Environment correspondent, BBC News website
The world in 2008 has been cooler than at any time since the turn of the century, scientists say.
Cooling La Nina conditions in the Pacific brought temperatures down to levels last seen in the year 2000.
The World Meteorological Organization (WMO) notes that temperatures remained about 0.3C above the 1961-1990 average.
Computer models suggest that natural cycles may cool the Earth's surface in the next few years, masking the warming impact of rising greenhouse gas levels.
One recent analysis suggested there may be no warming for about the next decade, though other scientists dispute the conclusion.
What is beyond dispute is that 2008 saw temperatures a shade below preceding years.
Using data from two major monitoring networks, one co-ordinated by the UK's Hadley Centre and University of East Anglia (UEA) and the other by the US National Oceanic and Atmospheric Administration (Noaa), the WMO reports that despite the cooling, 2008 still ranks among the 10 warmest years on record.

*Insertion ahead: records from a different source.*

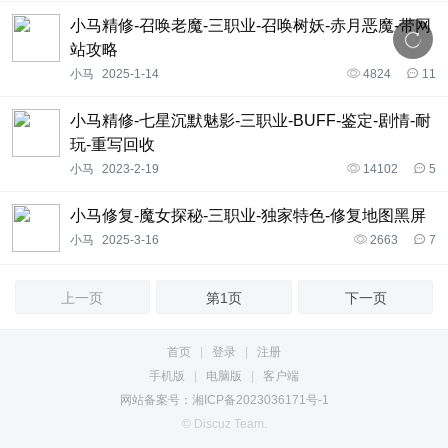
小马精修-召唤老魔-三职业-召唤树妖-赤月恶魔-带网
站攻略
小马
2025-1-14
4824
11
小马精修-七星沉默魅影-三职业-BUFF-鉴定-剧情-耐
玩-重写回收
小马
2023-2-19
14102
5
小马修复-魔女探秘-三职业-独家特色-修复地图黑屏
小马
2025-3-16
2663
7
上一页
第1页
下一页
首页
|
登录
|
注册
手机版
|
电脑版
|
客户端
网站备案号：湘ICP备2023036171号-1
© Discuz Team.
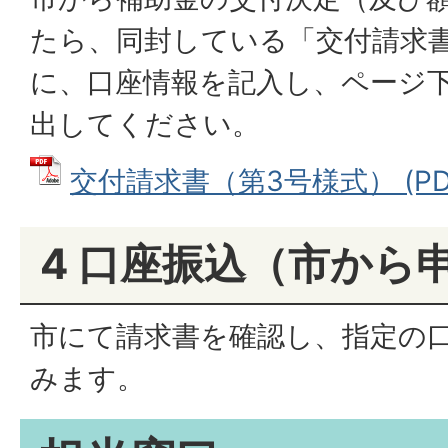
たら、同封している「交付請求書
に、口座情報を記入し、ページ
出してください。
交付請求書（第3号様式） (PDF
4 口座振込（市から
市にて請求書を確認し、指定の
みます。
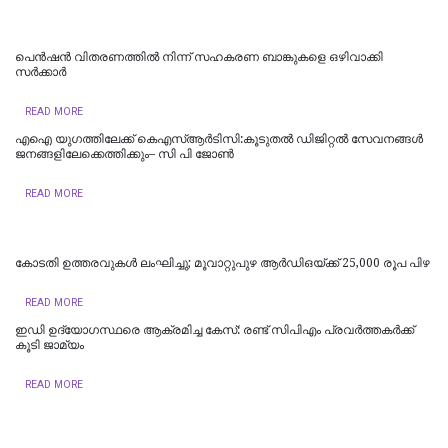
പെൻഷൻ വിതരണത്തിൽ നിന്ന് സഹകരണ ബാങ്കുകളെ ഒഴിവാക്കി
സർക്കാർ
READ MORE
എഐ യുഗത്തിലേക്ക് കെഎസ്ആർടിസി:കൂടുതൽ ഡിജിറ്റൽ സേവനങ്ങൾ
ജനങ്ങളിലേക്കെത്തിക്കും– സി പി ജോൺ
READ MORE
കോടതി ഉത്തരവുകൾ ലംഘിച്ചു; മൂവാറ്റുപുഴ ആർഡിഒയ്ക്ക് 25,000 രൂപ പിഴ
READ MORE
ഇഡി ഉദ്യോഗസ്ഥരെ ആക്രമിച്ച കേസ്: രണ്ട് സിപിഎം പ്രവർത്തകർക്ക്
കൂടി ജാമ്യം
READ MORE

At 14.3C, the average temperature for the year was significantly above the 14.0C average for the 1961-1990 period, a commonly used baseline.
Temperatures are about 0.7C above pre-industrial times.
Peter Stott, head of climate monitoring and attribution at the UK Met Office of which the Hadley Centre is a part, suggested that in previous decades 2008 would have stood out as unusually warm.
"Human influence, particularly emission of greenhouse gases, has greatly increased the chance of having such warm years," he said.
Nasa's Goddard Institute for Space Studies (Giss), which produces its own record of atmospheric temperature, agreed that 2008 was the coolest year since the turn of the century.
But Giss still ranks it as the ninth warmest since 1880.
The warmest of all remains 1998, when exceptionally strong El Nino conditions added to rising greenhouse gas levels sent thermometers to an average of about 14.5C.
"The most important component of year-to-year variability in global average temperatures is the phase and amplitude of equatorial sea surface temperatures in the Pacific that lead to La Nina and El Nino events," observed UEA's Dr Phil Jones.
John Christy, a scientist noted for taking a cautious approach to the likely impacts of human-induced climate change, agreed that the Earth's atmosphere had warmed by about 0.4C over 30 years.
His own research team at the University of Alabama in Huntsville (UAH) measures atmospheric temperatures from weather balloons.
Professor Christy suggested that the trend in the immediate future would be decided by whether conditions in the Pacific veer towards El Nino or La Nina.
"If you look at the 30-year graph of month-to-month temperature anomalies, the most obvious feature is the series of warmer than normal months that followed the major El Nino Pacific Ocean warming event of 1997-1998," he said.
"Right now we are coming out of one La Nina Pacific Ocean cooling event, and we might be heading into another.
"It should be interesting over the next several years to see whether the post La Nina climate 're-sets' to the cooler seasonal norms we saw before 1997, or the warmer levels seen since then."
The effect of El Nino and La Nina conditions are one reason why scientists prefer to average temperatures over 10-year periods, which smoothes out the annual variations and gives a better picture of long-term trends.
On average, the decade from 1990 to 1999 was 0.23C above the 1961-1990 baseline, while in the period 2000-2008 it was 0.40C over, indicating a warming trend.
It is almost certain that the first decade of this century will turn out to have been significantly warmer than the last decade of the last century, notwithstanding the freak El Nino year of 1998.
The question for the next decade or so will be whether natural cycles such as the Atlantic Multidecadal Oscillation continue to moderate the warming effect of rising greenhouse gas concentrations.